■ **Sezione testo**
---------------

L'area proibita completamente si trova nella fascia più esterna, mentre procedendo verso la costa si incontrano zone con restrizioni decrescenti: 15 miglia nautiche, 12 miglia (limite delle acque territoriali), 6 miglia e 3 miglia nautiche.
Esiste infatti un'area accessibile in modo discontinuo, che evidenzia come il blocco non sia uniforme ma vari a seconda delle zone e dei periodi. Questa configurazione, documentata dall'Ocha (l'Ufficio delle Nazioni Unite per il Coordinamento degli Affari Umanitari) nella mappa del 2023, mostra come il blocco si estenda ben oltre le acque territoriali teoriche, coinvolgendo ampie porzioni di mare internazionale.
Il precedente più noto dell'intervento israeliano contro flottiglie umanitarie risale al 2010, quando l'Idf intercettò imbarcazioni turche causando la morte di 10 attivisti. Una commissione d'inchiesta delle Nazioni Unite appurò le responsabilità israeliane e la violazione del diritto internazionale, ribadendo che i civili che non partecipano alle ostilità hanno diritto di protezione anche in zone di guerra. Anche in quel caso, le accuse israeliane sulla presenza di elementi vicini a organizzazioni terroristiche non furono suffragate da prove concrete.

---------------

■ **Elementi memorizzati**
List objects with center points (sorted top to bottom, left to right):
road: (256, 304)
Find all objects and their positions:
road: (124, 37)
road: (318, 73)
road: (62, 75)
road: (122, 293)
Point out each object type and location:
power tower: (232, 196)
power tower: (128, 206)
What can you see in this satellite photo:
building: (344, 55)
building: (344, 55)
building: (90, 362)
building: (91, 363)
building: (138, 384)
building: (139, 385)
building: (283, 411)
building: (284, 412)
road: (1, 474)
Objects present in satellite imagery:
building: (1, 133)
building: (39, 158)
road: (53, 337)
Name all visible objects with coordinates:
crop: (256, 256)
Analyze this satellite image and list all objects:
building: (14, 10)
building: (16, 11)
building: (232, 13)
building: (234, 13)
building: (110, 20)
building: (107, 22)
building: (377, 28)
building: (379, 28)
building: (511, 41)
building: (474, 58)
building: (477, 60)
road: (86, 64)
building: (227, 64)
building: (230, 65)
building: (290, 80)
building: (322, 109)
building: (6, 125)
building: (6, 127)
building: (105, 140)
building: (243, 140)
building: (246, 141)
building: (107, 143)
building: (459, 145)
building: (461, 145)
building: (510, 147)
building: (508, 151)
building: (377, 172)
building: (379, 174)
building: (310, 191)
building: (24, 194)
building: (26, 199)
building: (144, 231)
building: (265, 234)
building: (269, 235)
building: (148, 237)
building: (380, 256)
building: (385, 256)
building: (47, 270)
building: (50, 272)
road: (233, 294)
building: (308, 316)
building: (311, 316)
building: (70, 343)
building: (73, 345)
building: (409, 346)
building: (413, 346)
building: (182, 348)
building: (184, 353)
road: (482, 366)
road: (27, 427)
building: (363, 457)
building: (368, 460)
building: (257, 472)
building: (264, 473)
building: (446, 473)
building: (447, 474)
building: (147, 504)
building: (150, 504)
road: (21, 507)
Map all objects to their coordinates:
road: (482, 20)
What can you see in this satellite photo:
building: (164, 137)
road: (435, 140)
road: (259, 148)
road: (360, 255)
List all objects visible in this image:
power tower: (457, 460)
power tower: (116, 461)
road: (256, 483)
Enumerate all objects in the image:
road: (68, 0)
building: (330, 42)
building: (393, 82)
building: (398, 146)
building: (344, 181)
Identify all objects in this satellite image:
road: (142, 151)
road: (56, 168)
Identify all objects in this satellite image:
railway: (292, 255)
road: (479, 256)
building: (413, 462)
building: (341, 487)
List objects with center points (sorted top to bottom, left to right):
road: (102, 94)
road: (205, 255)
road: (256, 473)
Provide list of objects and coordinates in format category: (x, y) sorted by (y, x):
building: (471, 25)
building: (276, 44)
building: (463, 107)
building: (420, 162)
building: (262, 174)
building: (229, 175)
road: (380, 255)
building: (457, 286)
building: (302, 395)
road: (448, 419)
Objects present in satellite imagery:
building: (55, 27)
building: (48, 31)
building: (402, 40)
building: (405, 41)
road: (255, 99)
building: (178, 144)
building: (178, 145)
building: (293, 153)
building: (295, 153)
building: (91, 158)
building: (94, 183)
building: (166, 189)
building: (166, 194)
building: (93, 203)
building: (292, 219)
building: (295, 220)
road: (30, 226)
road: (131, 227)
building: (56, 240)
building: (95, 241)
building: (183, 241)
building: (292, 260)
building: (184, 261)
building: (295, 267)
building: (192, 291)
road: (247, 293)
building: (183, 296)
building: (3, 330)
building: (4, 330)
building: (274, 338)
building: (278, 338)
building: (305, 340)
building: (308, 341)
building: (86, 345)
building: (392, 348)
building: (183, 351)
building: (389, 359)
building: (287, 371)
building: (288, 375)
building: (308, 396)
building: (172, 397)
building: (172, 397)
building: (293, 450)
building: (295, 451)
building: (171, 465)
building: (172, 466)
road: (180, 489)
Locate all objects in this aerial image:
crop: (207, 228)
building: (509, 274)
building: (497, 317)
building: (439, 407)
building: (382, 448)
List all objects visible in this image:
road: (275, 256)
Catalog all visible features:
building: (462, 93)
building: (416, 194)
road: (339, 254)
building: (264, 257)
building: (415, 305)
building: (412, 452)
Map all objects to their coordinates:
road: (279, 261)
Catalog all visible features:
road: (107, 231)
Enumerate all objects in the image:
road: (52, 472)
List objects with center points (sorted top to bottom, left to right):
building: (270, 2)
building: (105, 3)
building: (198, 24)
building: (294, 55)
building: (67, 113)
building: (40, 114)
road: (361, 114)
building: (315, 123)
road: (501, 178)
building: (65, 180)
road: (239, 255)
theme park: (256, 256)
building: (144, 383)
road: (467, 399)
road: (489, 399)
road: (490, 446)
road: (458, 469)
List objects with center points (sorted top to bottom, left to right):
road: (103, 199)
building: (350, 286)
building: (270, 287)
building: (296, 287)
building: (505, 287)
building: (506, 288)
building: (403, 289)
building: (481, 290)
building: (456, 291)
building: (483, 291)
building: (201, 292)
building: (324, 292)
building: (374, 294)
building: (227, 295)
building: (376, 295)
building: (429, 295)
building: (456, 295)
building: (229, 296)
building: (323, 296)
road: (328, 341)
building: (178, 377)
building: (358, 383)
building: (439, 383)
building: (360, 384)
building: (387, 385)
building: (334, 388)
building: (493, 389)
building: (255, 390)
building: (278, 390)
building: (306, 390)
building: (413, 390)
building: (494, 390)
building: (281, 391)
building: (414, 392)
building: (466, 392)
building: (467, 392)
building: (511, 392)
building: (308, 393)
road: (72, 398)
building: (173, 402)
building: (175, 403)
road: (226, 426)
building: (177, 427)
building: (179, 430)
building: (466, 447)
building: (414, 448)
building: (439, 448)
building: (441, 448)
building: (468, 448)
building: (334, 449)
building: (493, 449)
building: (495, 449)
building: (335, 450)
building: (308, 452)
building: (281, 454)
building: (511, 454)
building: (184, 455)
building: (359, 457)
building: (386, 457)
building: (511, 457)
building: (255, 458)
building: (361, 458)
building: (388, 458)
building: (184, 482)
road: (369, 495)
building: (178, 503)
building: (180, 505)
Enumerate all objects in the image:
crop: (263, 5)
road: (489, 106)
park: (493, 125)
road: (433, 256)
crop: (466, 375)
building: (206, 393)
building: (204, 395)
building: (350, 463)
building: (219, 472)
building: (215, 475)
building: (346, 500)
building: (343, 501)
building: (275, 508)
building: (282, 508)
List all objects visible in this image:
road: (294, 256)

---------------

■ **Obiettivo A**
Secondo il testo sul blocco navale israeliano, quanti attivisti morirono nell'intercettazione del 2010?
■ **Obiettivo B**
Prosegui il testo sul blocco navale israeliano a partire dal punto in cui si interrompe.

■ **Risultato A**
Morirono 10 attivisti.

■ **Risultato B**
Israele sostiene che a bordo di alcune imbarcazioni della Global Sumud Flotilla ci siano persone vicine ad Hamas. Tuttavia, come sottolineano gli esperti di diritto internazionale, "ci vorrebbero delle prove, non basta sostenerlo". La semplice affermazione non giustifica la violazione del diritto internazionale. La presenza di parlamentari a bordo, pur non cambiando la situazione dal punto di vista giuridico, evidenzia la natura pacifica e trasparente della missione umanitaria.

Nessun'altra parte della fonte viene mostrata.